Problemy emocjonalno-psychiczne przyspieszają fizyczne starzenie bardziej niż palenie
Naukowcy z całego świata podejmują próby stworzenia nowego rodzaju "zegara", czyli algorytmu sztucznej inteligencji, który będzie w stanie zmierzyć nasz prawdziwy wiek biologiczny - ostatnia próba przyniosła bardzo zaskakujące odkrycie dotyczące procesu starzenia.
Chronologiczny wiek to prosta sprawa, mamy dokładnie tyle lat, ile pokazuje metryka, ale nie oznacza to przecież, że wszystkie osoby w tym samym wieku są tak samo zdrowe. To właśnie dlatego naukowcy starają się zmierzyć różne aspekty naszego zdrowia, jak choćby markery stanu zapalnego we krwi czy mikrobiom, żeby pewnego dnia w obiektywny sposób ocenić, jak "młody" bądź "stary" jest każdy z nas w wieku biologicznym. To pomoże z kolei lepiej zrozumieć, co sprawia, że część osób starzeje się szybciej niż inni.
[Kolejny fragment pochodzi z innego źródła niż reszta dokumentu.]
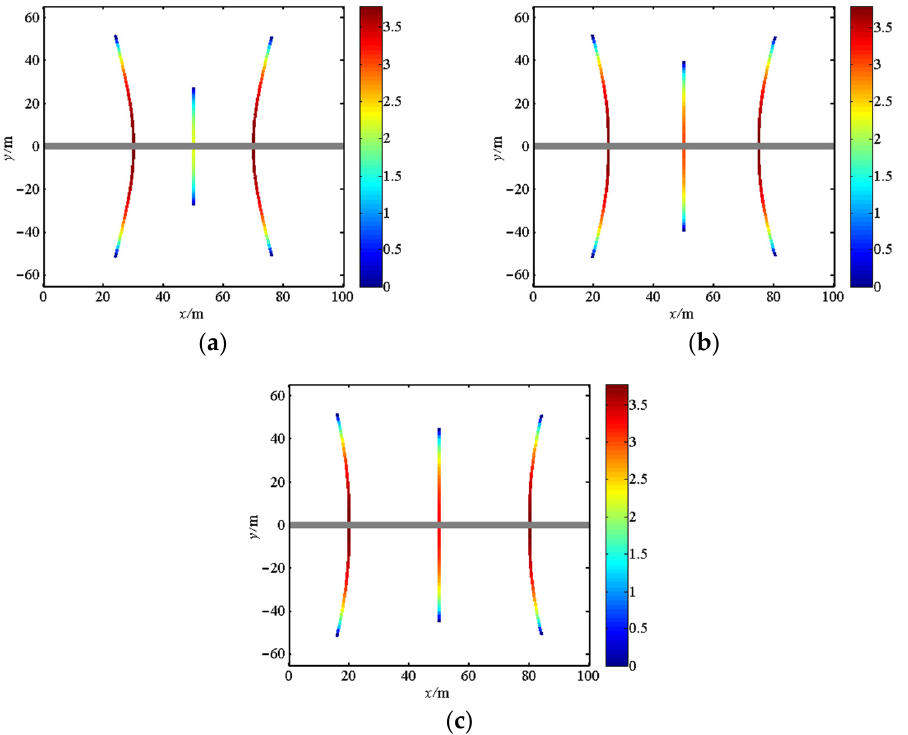
Figure 5. Fracture propagation path and fracture width distribution (mm) with different cluster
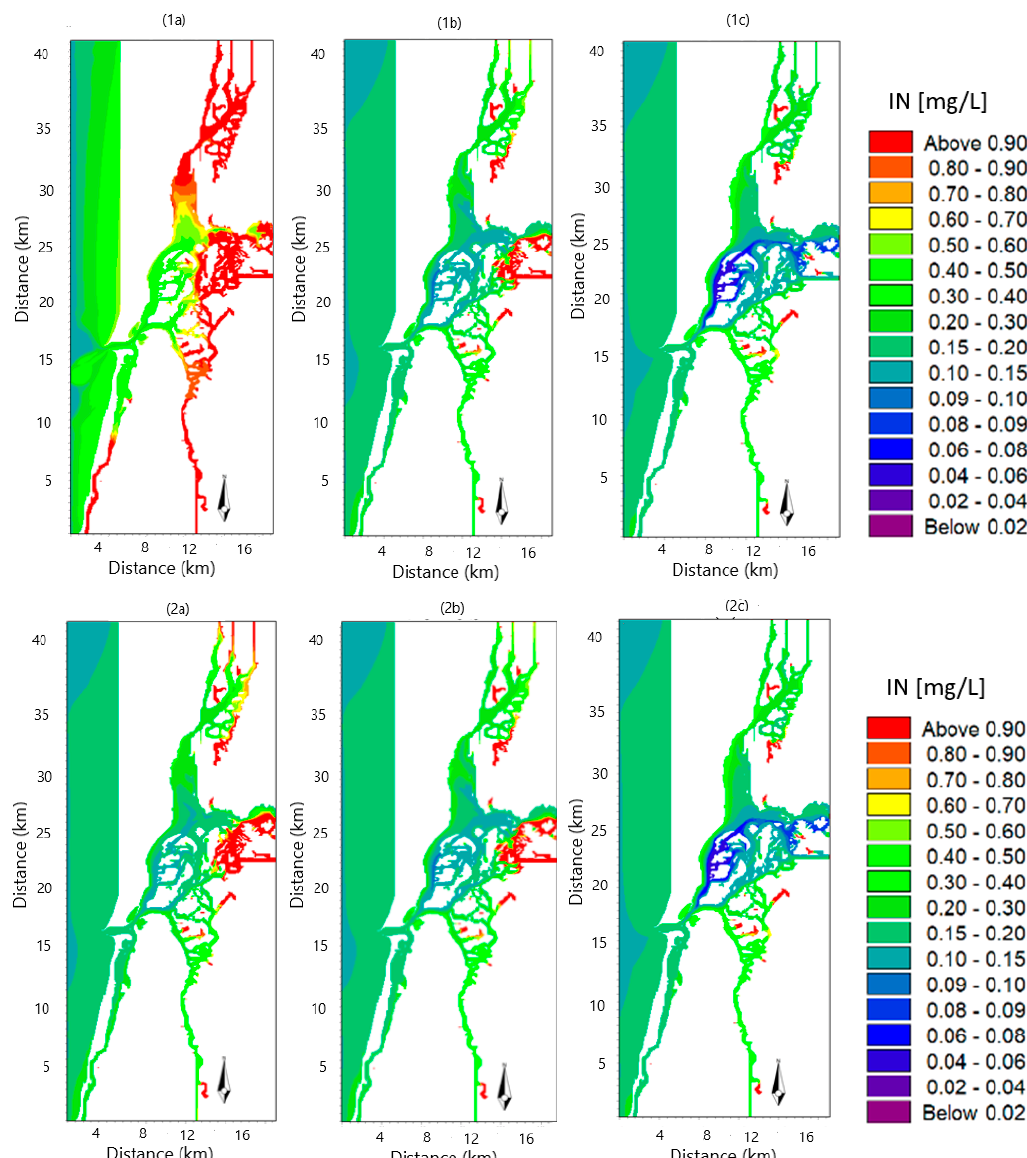
Figure 11. Snapshots of surface concentration of inorganic nitrogen, IN, for BS ( a ), SC1 ( b ), and SC2 ( c ), for two instants: 1—high tide, flooding at the lagoon mouth and ebbing at the mouth of the rivers (17/9/2000); 2—high tide, ebbing at the lagoon mouth and flooding at the mouth of the rivers (27/9/2000).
Jak wynika z najnowszych badań opublikowanych w magazynie naukowym Aging, do tej pory nie braliśmy jednak pod uwagę jednego bardzo ważnego czynnika, a mianowicie kondycji psychicznej i emocjonalnej. Tymczasem dwa niezależne badania z 2021 roku pokazały silny związek między chorobami psychicznymi i fizycznymi, a także przyspieszone starzenie u osób z historią problemów mentalnych. Badacze ze Stanów Zjednoczonych i Hongkongu w końcu postanowili to zmienić, w związku z czym wykorzystali algorytm sztucznej inteligencji, by stworzyć nowy zegar starzenia, który bierze pod uwagę również stan emocjonalno-psychiczny (na podstawie ośmiu uczuć, jak zakłopotanie, samotność, nieszczęście, brak koncentracji, niepokój, depresja, brak nadziei oraz strach).